● **Fragmento para leer**:
__________________________________________________

2ª PARTE: “LA ALDEA PERDIDA”
Aclaración inicial:
En el blog “Aldea
recuperada” explico en la introducción del mismo que evito el
título de la obra de D. Armando Palacio Valdés, pues Google
lógicamente revierte las búsquedas a ella. Cambiarle el nombre no
es, por aprovecharse de ello, ni por plagio ni por soberbia.
Desde los siete
años, que entré en la Escuela leía y comenzaba a escribir. En la
primera Sección con D. Francisco Peláez, oriundo de Pechón, y en
la segunda Sección con D. Manuel Fernández, de Andrín.
Mis padres leían
por la noche los libros que les dejaba Teresa Junco Blanco, de la
familia el “Curru”. Era una familia numerosa que vivían del
trabajo en el campo, pero tenían también el único hermano, Pepe
“El Curru” indiano que compró la casa a Bernardino Noriega,
construyó una cuadra a cuyo pajar se accedía por uno de los caminos
que a pocos metros de la escuela. También pudimos ver por primera
vez en su casa la televisión donde acudíamos de domingo los niños.

__________________________________________________

● **Bloque de datos**:
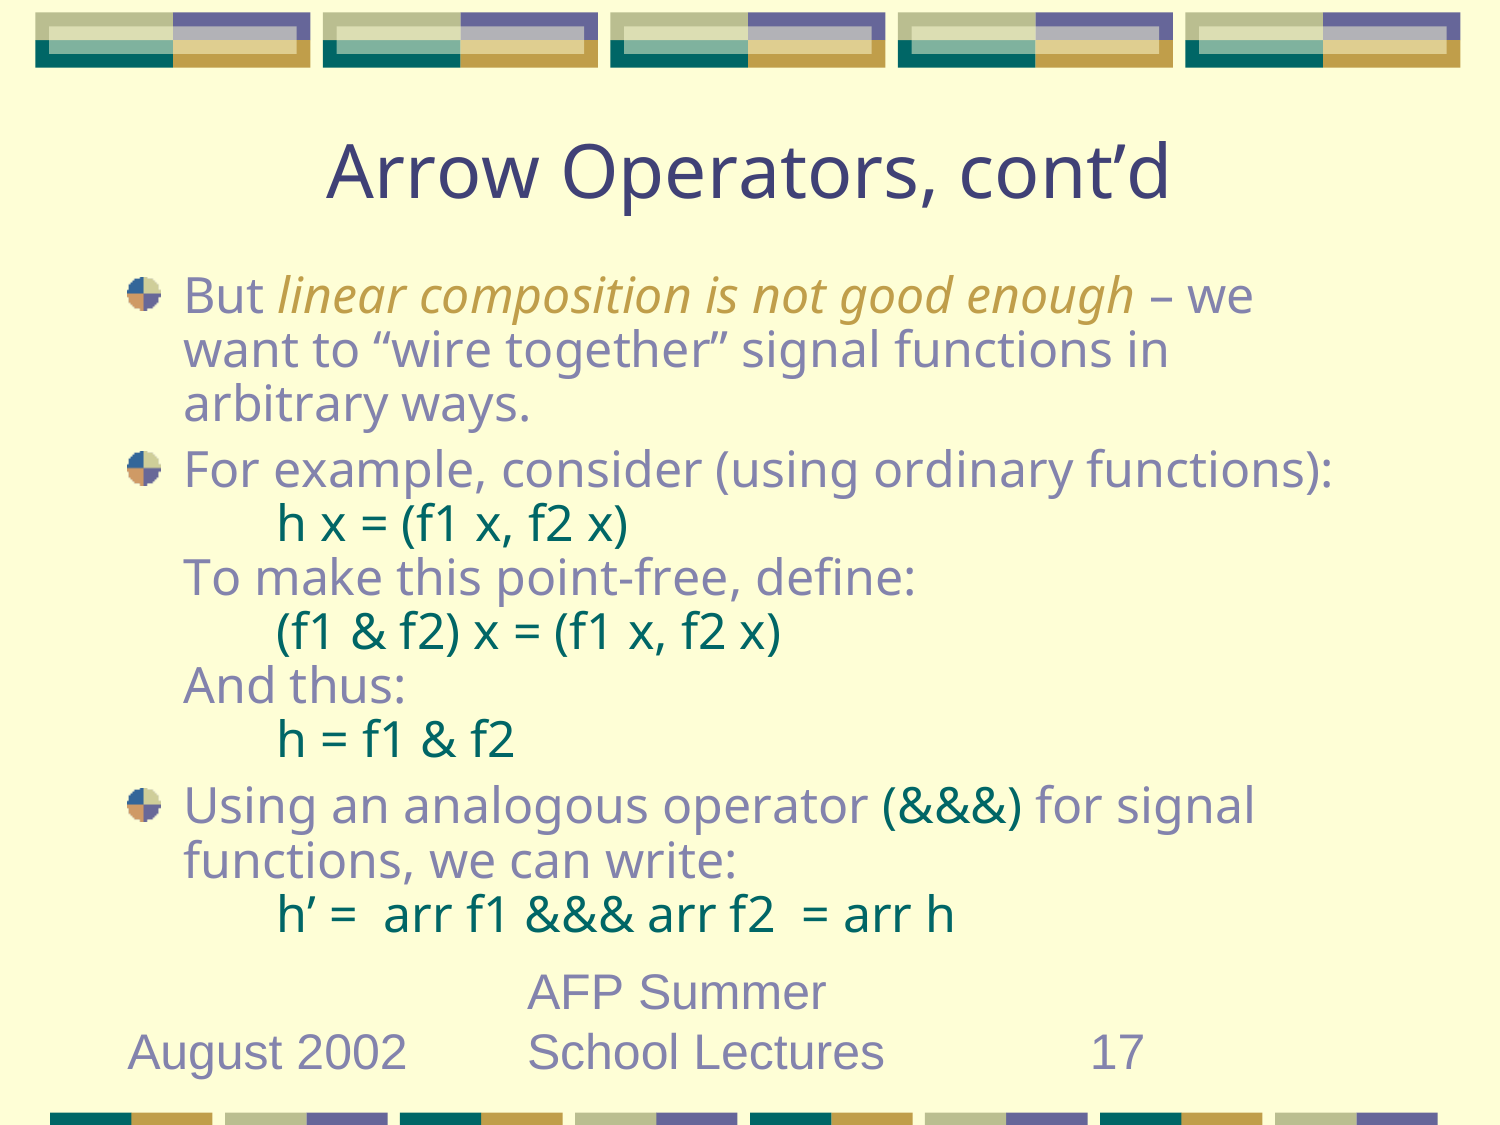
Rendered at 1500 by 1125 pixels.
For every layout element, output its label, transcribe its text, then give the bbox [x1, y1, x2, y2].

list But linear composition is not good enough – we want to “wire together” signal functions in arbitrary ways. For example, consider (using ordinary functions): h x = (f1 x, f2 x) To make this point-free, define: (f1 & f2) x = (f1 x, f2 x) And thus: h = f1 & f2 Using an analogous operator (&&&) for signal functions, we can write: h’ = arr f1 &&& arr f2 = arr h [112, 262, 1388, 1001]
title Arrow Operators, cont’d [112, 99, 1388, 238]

__________________________________________________

● **Solicitud escrita A**: En el fragmento para leer, ¿de qué lugar era oriundo D. Francisco Peláez?
● **Solicitud escrita B**: Reproduce del fragmento para leer el pasaje que empieza en "Mis padres leían" y termina en "domingo los niños.".

● **Respuesta A**: De Pechón.

● **Respuesta B**:
Mis padres leían
por la noche los libros que les dejaba Teresa Junco Blanco, de la
familia el “Curru”. Era una familia numerosa que vivían del
trabajo en el campo, pero tenían también el único hermano, Pepe
“El Curru” indiano que compró la casa a Bernardino Noriega,
construyó una cuadra a cuyo pajar se accedía por uno de los caminos
que a pocos metros de la escuela. También pudimos ver por primera
vez en su casa la televisión donde acudíamos de domingo los niños.